START PROVIDED ENTRIES

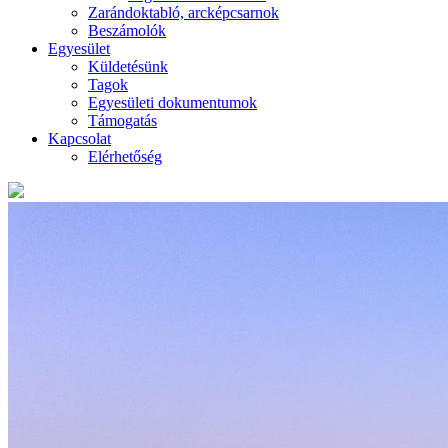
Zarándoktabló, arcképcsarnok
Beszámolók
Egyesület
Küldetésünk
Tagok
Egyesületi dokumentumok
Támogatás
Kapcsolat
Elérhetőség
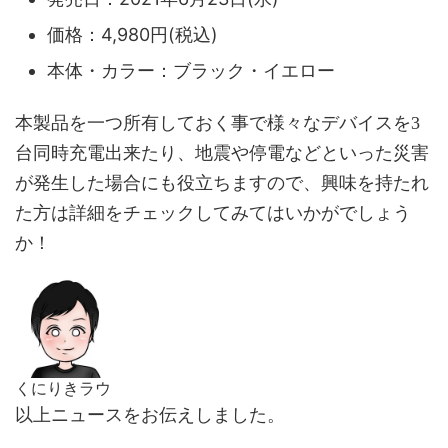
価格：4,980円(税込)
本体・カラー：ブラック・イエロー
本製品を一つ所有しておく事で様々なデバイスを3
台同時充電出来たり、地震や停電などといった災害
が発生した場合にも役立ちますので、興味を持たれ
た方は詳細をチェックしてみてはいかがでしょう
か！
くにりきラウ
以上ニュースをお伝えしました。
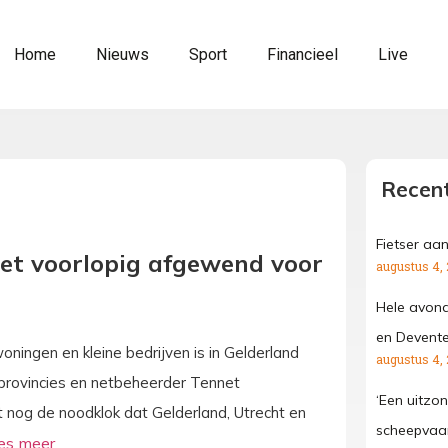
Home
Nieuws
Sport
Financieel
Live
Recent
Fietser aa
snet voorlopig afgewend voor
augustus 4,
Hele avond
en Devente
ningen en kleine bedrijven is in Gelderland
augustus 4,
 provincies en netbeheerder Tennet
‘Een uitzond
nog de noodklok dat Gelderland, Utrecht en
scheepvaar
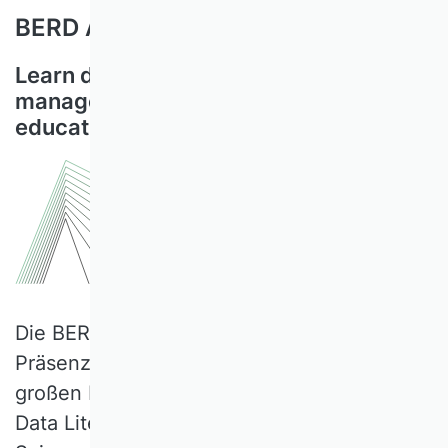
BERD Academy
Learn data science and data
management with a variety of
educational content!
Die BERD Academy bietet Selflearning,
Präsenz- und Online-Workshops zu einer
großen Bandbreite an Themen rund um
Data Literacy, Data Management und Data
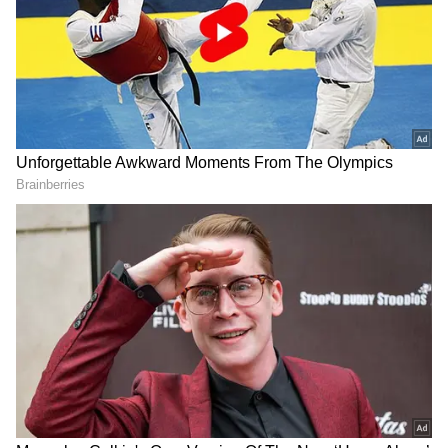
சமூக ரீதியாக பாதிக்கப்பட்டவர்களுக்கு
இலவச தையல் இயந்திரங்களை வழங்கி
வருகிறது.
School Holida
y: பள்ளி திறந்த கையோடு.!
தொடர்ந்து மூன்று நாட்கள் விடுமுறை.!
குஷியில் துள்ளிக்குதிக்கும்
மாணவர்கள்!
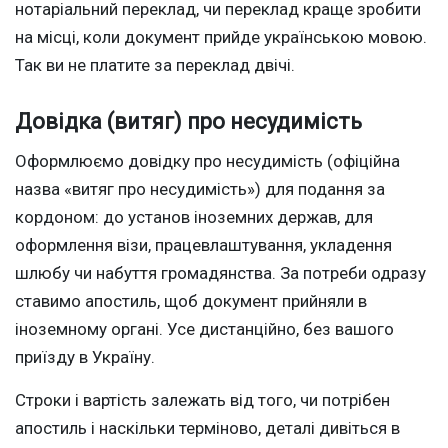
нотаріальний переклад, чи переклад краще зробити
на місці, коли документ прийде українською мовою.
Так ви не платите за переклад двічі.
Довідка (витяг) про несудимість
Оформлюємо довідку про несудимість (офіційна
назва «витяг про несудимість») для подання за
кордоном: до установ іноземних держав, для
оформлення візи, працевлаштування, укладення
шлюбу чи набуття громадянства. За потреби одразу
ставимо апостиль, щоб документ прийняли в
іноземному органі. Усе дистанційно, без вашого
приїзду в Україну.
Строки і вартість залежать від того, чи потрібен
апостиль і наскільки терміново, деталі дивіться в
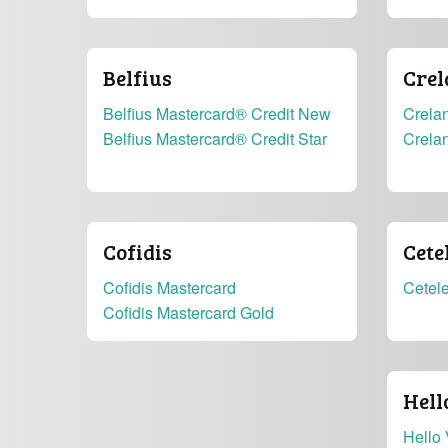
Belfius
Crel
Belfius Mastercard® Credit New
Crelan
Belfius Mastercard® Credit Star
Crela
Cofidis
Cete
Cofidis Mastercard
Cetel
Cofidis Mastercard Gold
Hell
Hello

END PROVIDED ENTRIES

■ YOUR INSTRUCTIONS:
Every line from the one holding "management with a variety of" through the last line of the entries above, and nothing else, is to be restated word for word. Pictures stay out.

■ TASK RESULT:
management with a variety of
educational content!
Die BERD Academy bietet Selflearning,
Präsenz- und Online-Workshops zu einer
großen Bandbreite an Themen rund um
Data Literacy, Data Management und Data
சமூக ரீதியாக பாதிக்கப்பட்டவர்களுக்கு
இலவச தையல் இயந்திரங்களை வழங்கி
வருகிறது.
School Holida
y: பள்ளி திறந்த கையோடு.!
தொடர்ந்து மூன்று நாட்கள் விடுமுறை.!
குஷியில் துள்ளிக்குதிக்கும்
மாணவர்கள்!
нотаріальний переклад, чи переклад краще зробити
на місці, коли документ прийде українською мовою.
Так ви не платите за переклад двічі.
Довідка (витяг) про несудимість
Оформлюємо довідку про несудимість (офіційна
назва «витяг про несудимість») для подання за
кордоном: до установ іноземних держав, для
оформлення візи, працевлаштування, укладення
шлюбу чи набуття громадянства. За потреби одразу
ставимо апостиль, щоб документ прийняли в
іноземному органі. Усе дистанційно, без вашого
приїзду в Україну.
Строки і вартість залежать від того, чи потрібен
апостиль і наскільки терміново, деталі дивіться в
Belfius
Crel
Belfius Mastercard® Credit New
Crelan
Belfius Mastercard® Credit Star
Crela
Cofidis
Cete
Cofidis Mastercard
Cetel
Cofidis Mastercard Gold
Hell
Hello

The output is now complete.